Are you accused of infringing a design patent or utility patent?
A design patent will have the upper case “D” followed by a number. Here’s an example of a US design patent. What a design patent covers will be defined by the drawings. Therefore, a visual comparison with the design patent drawings will be required to see if your product looks substantially similar.
A utility patent will have a number of claims at the end of the written text. Whereas design patent infringement boils down to the drawings, determining utility patent infringement requires a careful reading of the written claims. It would be a costly mistake to judge the scope of a utility patent by simply looking at the figures.
Start by looking at the independent claims
Start by identifying all the independent claims in the utility patent. Even if you can’t make sense of them, you should be aware of the number of independent claims that exist because your noninfringement analysis will require it.
If a particular patent has three independent claims, for example, the patent owner basically has three arrows in the quiver to shoot at your products. All they need is one arrow to hit. You must dodge each of these independent claims in order to avoid infringing the patent. You cannot assume you’re safe because your products avoid one independent claim when two other independent claims remain in the utility patent.

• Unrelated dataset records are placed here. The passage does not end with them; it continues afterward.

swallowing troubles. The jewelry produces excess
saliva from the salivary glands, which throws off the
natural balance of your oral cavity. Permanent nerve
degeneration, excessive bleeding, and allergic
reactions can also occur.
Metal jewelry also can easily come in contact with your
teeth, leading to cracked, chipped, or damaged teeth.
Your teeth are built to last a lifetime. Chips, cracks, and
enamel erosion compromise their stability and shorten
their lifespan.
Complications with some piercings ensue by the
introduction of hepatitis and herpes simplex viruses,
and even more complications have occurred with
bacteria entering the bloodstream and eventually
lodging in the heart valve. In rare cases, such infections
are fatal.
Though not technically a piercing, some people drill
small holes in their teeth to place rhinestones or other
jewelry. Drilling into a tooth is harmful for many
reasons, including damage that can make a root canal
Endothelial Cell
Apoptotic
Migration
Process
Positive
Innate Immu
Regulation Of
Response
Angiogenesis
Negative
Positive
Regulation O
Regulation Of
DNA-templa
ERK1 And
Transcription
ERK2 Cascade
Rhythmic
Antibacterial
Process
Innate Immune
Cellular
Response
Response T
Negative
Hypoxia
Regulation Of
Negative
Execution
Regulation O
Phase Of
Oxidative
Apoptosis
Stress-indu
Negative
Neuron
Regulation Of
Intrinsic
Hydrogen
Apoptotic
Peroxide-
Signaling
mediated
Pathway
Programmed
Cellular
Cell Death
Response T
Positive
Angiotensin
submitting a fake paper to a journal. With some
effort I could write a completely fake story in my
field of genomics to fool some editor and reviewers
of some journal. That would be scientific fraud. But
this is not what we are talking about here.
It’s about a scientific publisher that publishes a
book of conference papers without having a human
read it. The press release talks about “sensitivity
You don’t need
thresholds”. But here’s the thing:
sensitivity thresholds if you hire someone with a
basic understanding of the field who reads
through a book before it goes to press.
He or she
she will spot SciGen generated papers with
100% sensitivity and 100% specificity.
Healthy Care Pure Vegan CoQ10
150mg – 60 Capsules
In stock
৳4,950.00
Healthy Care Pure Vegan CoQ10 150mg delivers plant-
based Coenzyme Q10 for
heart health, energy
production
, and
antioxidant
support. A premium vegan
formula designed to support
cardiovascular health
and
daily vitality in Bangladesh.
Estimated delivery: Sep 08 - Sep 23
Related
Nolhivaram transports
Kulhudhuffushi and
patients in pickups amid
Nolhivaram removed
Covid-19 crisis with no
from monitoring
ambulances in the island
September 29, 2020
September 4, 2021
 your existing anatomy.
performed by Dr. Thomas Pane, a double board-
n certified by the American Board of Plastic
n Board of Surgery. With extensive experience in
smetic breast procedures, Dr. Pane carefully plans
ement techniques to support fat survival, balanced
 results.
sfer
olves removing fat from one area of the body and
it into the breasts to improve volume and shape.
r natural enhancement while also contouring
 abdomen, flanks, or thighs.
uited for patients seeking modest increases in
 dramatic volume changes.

What will your patent attorney look for in analyzing noninfringement?
It goes without saying that you need an experienced patent attorney to help you navigate through the complex analysis of utility patent infringement. But, what will your patent attorney be looking for? The patent attorney will focus on any features recited in the independent claim, called “claim limitations,” that are arguably missing in your products. Preferably, multiple claim limitations in each independent claim will be absent from your products. The absence of claim limitations in your products will equip your patent to form a stronger noninfringement defense.

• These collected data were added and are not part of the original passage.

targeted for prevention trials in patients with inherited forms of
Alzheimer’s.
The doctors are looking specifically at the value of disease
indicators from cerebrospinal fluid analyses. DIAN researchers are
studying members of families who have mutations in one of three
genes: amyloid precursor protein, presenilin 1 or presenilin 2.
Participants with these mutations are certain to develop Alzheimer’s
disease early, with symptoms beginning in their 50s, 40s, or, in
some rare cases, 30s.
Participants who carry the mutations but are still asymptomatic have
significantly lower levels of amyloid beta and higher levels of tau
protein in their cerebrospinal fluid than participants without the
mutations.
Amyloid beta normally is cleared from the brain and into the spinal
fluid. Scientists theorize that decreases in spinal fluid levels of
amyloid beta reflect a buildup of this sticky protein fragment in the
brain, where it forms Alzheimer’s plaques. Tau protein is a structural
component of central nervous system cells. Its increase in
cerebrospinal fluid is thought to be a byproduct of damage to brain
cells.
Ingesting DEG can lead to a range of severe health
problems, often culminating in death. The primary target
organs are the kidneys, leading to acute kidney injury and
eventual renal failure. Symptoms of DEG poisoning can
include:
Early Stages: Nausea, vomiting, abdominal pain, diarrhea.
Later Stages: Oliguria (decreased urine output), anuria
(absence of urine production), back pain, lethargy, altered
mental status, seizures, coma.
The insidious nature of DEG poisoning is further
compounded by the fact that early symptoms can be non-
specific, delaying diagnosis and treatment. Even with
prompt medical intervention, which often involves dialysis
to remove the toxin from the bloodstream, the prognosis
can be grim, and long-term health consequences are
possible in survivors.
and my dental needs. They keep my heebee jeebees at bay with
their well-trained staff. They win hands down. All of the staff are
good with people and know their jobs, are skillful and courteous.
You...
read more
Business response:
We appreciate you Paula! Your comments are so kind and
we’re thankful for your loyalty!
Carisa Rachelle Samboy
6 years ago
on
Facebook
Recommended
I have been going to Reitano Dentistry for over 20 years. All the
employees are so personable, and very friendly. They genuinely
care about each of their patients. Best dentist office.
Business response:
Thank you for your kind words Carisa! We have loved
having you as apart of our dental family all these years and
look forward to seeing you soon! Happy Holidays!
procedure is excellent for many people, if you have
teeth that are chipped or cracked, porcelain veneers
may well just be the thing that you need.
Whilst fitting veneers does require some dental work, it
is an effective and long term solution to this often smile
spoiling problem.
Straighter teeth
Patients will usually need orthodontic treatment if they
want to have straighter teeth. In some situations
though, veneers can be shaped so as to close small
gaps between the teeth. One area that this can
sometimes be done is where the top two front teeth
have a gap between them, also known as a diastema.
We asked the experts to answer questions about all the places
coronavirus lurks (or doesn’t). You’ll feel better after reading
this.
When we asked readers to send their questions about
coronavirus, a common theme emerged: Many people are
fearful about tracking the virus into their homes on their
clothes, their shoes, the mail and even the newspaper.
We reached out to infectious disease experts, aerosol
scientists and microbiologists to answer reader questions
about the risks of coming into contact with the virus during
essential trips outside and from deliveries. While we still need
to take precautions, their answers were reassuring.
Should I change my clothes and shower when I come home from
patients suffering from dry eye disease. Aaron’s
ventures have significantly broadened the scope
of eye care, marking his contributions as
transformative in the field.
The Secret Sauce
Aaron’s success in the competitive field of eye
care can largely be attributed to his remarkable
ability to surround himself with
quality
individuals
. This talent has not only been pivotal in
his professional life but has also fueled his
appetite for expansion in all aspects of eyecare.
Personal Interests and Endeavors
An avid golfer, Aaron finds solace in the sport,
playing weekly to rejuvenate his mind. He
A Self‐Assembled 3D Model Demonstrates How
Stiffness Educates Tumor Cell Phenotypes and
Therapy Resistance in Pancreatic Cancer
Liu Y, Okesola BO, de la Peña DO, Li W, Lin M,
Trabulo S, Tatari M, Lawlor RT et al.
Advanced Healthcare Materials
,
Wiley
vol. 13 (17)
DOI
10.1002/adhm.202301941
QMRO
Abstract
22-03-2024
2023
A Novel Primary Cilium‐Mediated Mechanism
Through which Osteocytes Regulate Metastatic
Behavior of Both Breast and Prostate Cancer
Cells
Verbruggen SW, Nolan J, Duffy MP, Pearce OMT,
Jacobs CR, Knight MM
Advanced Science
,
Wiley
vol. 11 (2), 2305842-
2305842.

What if you sold similar products before the patent was filed?
Another way to defend against a patent infringement claim is to argue that the patent is invalid. Invalidity refers to the patent claiming an invention that was not new and unique. In other words, preexisting products or literature already showed the patented invention before the patent application was filed.

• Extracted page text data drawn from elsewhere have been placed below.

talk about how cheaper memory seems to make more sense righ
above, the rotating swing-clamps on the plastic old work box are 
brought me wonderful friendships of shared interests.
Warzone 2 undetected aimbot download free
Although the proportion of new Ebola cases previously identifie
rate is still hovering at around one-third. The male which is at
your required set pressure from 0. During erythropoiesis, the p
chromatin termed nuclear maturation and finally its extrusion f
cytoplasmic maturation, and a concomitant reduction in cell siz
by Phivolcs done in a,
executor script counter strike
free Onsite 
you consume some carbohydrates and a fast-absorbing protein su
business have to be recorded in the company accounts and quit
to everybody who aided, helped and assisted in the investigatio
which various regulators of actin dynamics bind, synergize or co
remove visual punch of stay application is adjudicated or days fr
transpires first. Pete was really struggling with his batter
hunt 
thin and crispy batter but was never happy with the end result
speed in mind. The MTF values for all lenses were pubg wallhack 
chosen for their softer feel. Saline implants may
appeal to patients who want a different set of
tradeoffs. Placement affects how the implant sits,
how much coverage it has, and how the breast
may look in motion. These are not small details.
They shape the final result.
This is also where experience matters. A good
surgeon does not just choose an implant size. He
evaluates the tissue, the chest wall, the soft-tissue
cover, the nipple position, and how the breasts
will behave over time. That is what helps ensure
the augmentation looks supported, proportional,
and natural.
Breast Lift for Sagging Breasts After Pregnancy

To invalidate a patent, every element of the claim should be found in the prior product. Whereas noninfringement is about omitting certain claim limitations, invalidity is about including every claim limitation.
How to sell products that do not infringe patents
There may be a strategy for moving forward whether or not your products are infringing. Consider designing around the asserted patents by modifying your products. The key is knowing which product features to omit or change. Even if you believe your current products do not infringe the patent at issue, it may still be worthwhile to pursue certain product modifications that can reduce the risk of infringement without being overly burdensome.
An experienced patent attorney may want to study the file history of the asserted patent (e.g., Patent Office rejections and applicant’s responses) to identify the more important claim limitations to avoid, if possible.
If you patented your products, will your patent protect against infringement of other patents?
No, your own patent does not offer a defense against infringing other patents. However, you might be able to use your patent as a counterattack against competitors who are accusing you of infringement.